To execute this, Radan, in coordination with IRGC and Basij commanders, devised a plan that addressed a critical weakness: widespread disobedience and unreliability among local police forces, especially in smaller cities where familial ties with communities made them unwilling to perpetrate extreme violence. His solution was twofold. First, he devised a scheme to deploy non-local police units to each city. Second, and more ominously, the plan allegedly involved deploying foreign, battle-hardened militias—reportedly from Lebanese Hezbollah, the Fatemiyoun Brigade (Afghan fighters), and Syrian mercenaries—to act as shock troops in western cities, Tehran, and Mashhad. These forces had no ties to the local population and were trained for such scenarios.

Testimony from security personnel describes Radan personally taking to the streets on the key nights of the operation. He is alleged to have moved between command points in an armored vehicle, positioned himself behind mounted machine guns (one account claims he fired over 300 rounds from one position), and held field briefings every 15 minutes to relay kill orders directly to commanders. Snipers were reportedly positioned on rooftops, and vehicles equipped with machine guns were deployed in streets. The weaponry used, as evidenced by spent shell casings documented by citizens, included heavy munitions typically used in warfare against fortified positions or aircraft, indicating a deliberate decision to inflict maximum casualties. Estimates from human rights groups outside Iran suggest a catastrophic death toll over those two days.

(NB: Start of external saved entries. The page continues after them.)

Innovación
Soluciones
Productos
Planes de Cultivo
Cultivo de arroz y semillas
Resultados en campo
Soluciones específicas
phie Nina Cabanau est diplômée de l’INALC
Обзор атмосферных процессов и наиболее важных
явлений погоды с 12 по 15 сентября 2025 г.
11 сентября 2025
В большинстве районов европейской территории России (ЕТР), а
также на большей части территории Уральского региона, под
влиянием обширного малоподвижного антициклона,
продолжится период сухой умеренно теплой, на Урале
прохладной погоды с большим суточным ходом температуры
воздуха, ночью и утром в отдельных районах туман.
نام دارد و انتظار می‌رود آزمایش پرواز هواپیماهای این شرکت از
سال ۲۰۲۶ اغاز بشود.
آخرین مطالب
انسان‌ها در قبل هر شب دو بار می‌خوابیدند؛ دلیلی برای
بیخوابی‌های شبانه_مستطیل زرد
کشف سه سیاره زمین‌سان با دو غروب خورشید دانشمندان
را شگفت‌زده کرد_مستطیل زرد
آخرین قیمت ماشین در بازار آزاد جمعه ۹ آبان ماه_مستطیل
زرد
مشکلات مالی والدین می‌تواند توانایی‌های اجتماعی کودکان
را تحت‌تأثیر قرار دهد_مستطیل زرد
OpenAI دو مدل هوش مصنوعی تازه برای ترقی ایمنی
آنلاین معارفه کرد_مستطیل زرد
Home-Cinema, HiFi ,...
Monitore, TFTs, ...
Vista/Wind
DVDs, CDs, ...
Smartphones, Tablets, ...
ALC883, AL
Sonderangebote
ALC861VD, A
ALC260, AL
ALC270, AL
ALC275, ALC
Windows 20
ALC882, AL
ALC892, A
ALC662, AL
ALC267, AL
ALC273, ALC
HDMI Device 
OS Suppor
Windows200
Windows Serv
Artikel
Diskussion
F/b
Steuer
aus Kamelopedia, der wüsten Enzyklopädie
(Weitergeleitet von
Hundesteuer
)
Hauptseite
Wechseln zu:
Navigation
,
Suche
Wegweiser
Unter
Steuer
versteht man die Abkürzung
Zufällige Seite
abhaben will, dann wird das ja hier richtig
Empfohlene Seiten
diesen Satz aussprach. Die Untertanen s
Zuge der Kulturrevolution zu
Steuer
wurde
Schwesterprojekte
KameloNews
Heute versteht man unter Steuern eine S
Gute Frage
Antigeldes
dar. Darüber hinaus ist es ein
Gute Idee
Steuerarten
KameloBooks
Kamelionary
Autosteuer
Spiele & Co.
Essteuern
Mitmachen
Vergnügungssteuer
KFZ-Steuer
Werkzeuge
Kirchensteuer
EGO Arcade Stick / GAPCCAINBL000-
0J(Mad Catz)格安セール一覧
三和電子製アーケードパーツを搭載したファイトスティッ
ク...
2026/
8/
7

Systemic Impunity and Broader Implications

Following the alleged massacre, Radan appeared publicly, issuing a three-day ultimatum to “revolutionaries” to surrender themselves to the authorities, a blatant threat following an even more blatant crime. He continued to justify the violence, claiming protesters had killed each other with knives and at close range. His rhetoric and actions faced no internal sanction; instead, they exemplified the complete impunity granted to senior executors of state violence.

Radan’s career is not an aberration but a product of the Islamic Republic’s security governance model. His progression demonstrates how loyalty measured in willingness to employ unlimited violence against citizens is the paramount criterion for promotion. Each episode of severe repression, 2009, the social control campaigns, the 2025-2026 crackdown, served as a stepping stone, reinforcing his utility to the leadership. The system protects such figures through institutional solidarity, the absence of independent judiciary, and a narrative that frames all dissent as foreign-backed “sedition” requiring ruthless eradication.

The figure of Ahmad Reza Radan thus transcends the individual. He has become a symbol of a state logic that has institutionalized violence as its primary tool for survival. His repeated resurrection to higher command, especially during crises, sends a clear signal about the regime’s priorities and its perceived path to preservation. The investigation into his command reveals not just the actions of one man, but the operational blueprint of a political system that has chosen to govern through fear and bloodshed, systematically sacrificing its citizens to maintain its grip on power. The enduring impunity for such acts continues to define the relationship between the state and the people it claims to represent.